Rewrite the text of every record below with "slices" replaced by "segments" and everything else left unchanged, leaving out the pictures.

——

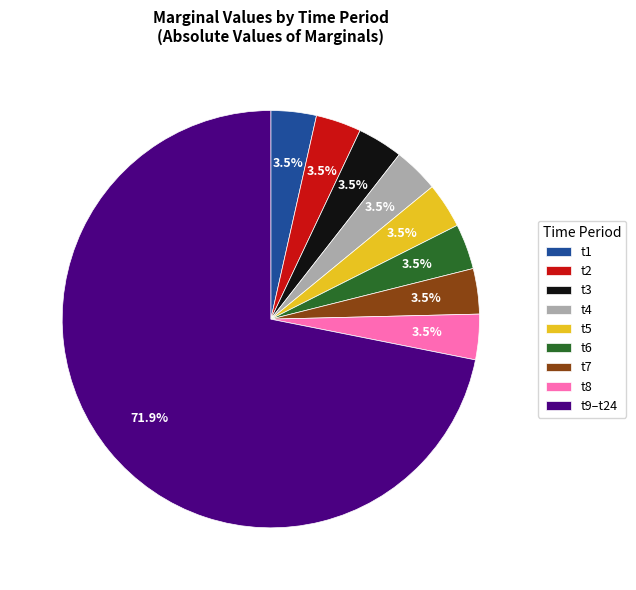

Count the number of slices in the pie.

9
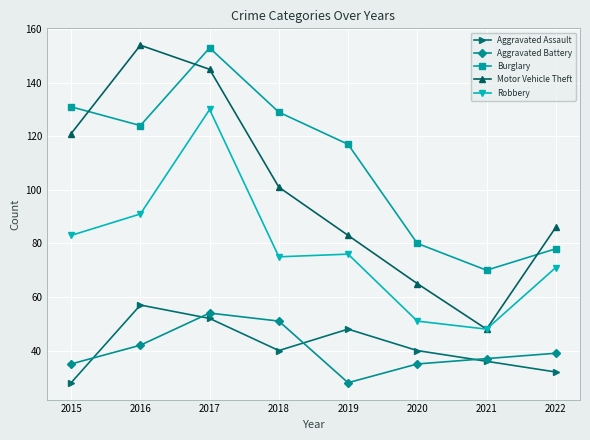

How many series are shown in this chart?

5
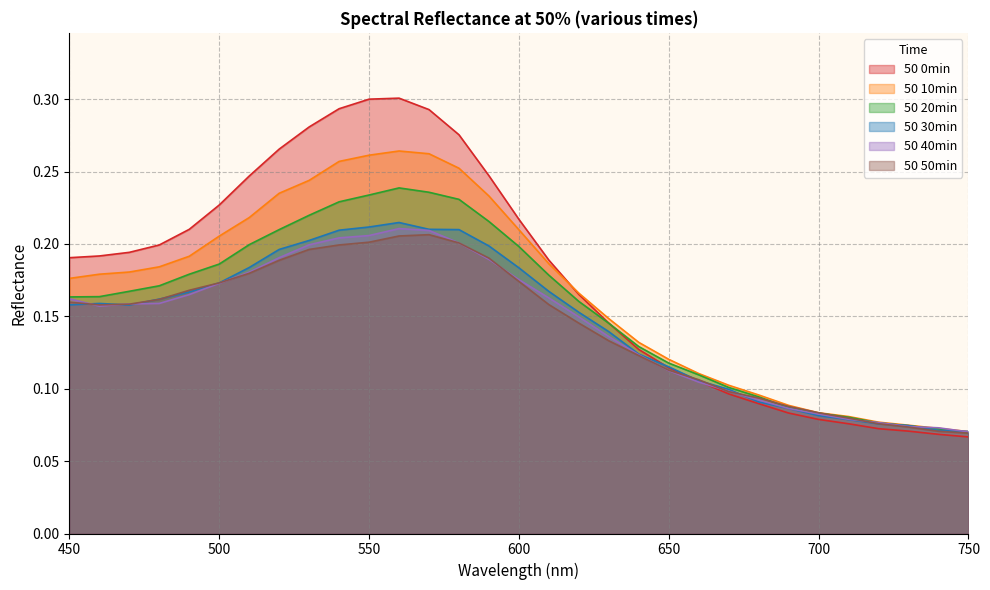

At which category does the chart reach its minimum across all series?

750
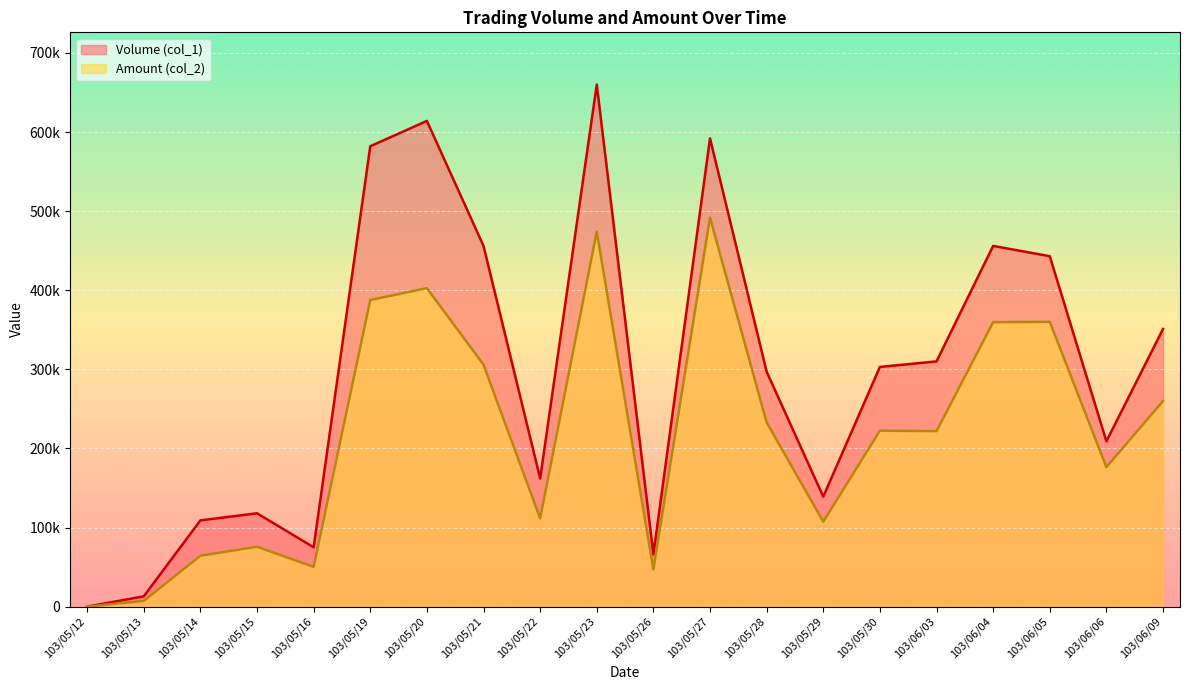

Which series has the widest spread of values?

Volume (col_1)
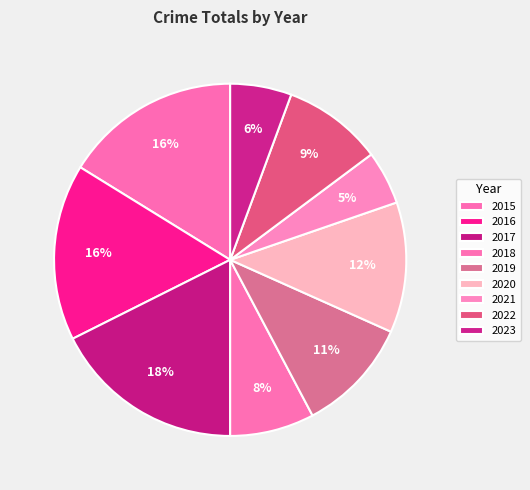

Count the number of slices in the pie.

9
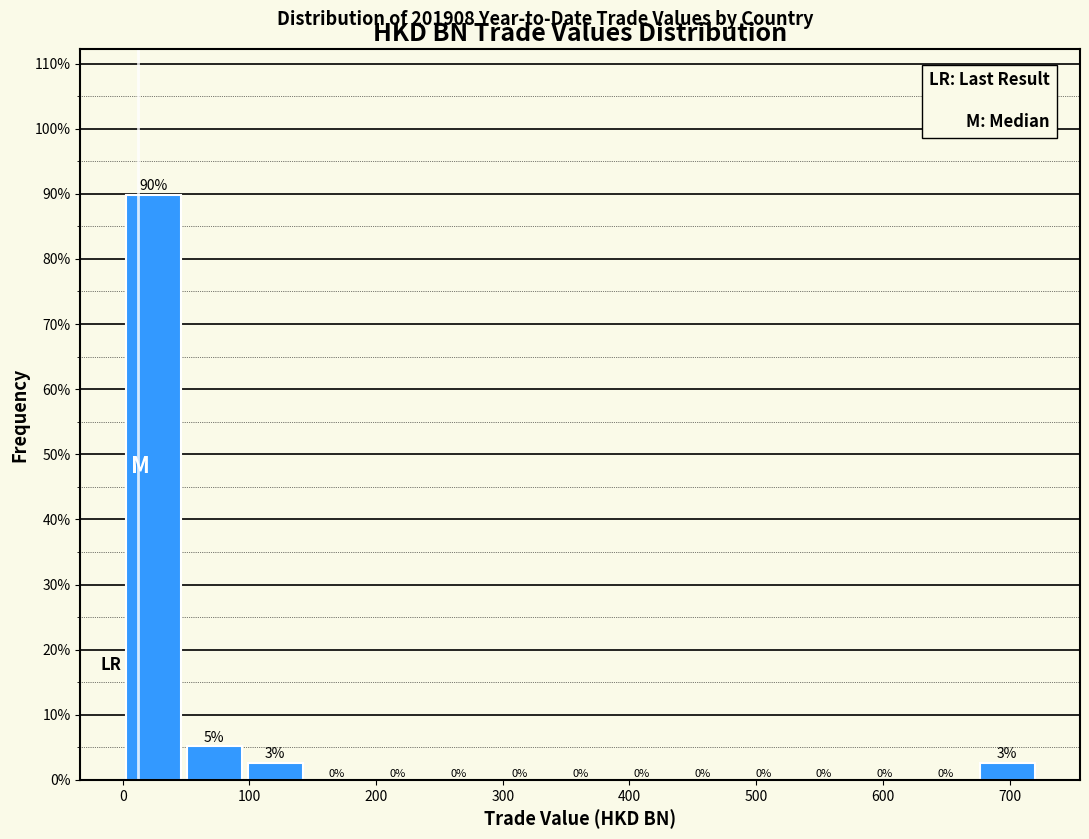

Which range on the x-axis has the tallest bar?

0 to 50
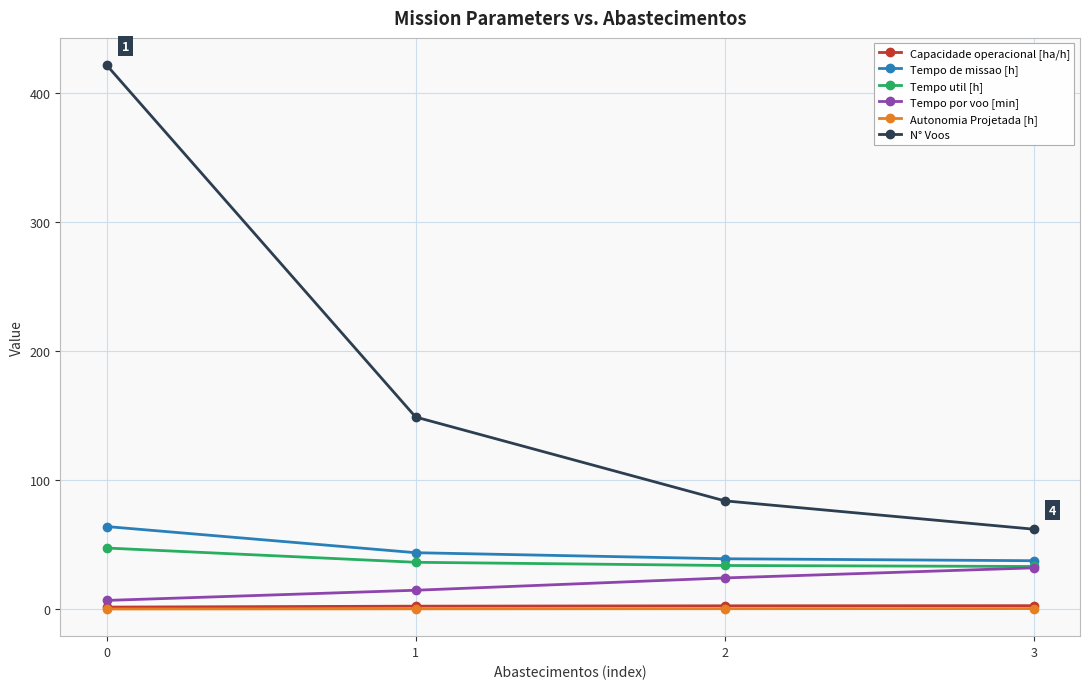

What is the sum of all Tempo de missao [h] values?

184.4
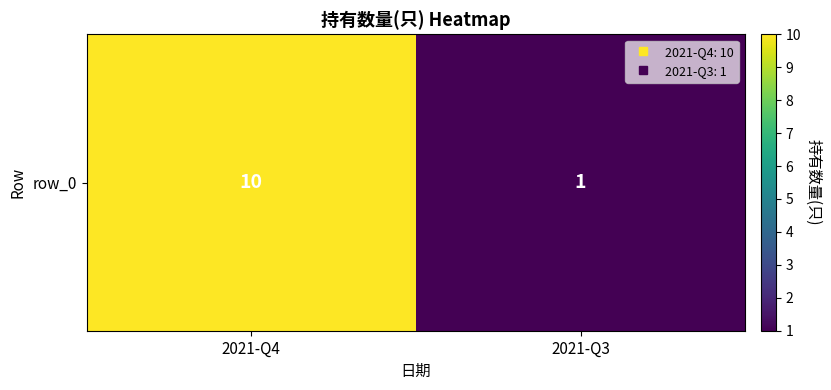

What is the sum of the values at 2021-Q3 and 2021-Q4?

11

——

• [EXERCISE OUTPUT]:
Count the number of segments in the pie.

9

How many series are shown in this chart?

5

At which category does the chart reach its minimum across all series?

750

Which series has the widest spread of values?

Volume (col_1)

Count the number of segments in the pie.

9

Which range on the x-axis has the tallest bar?

0 to 50

What is the sum of all Tempo de missao [h] values?

184.4

What is the sum of the values at 2021-Q3 and 2021-Q4?

11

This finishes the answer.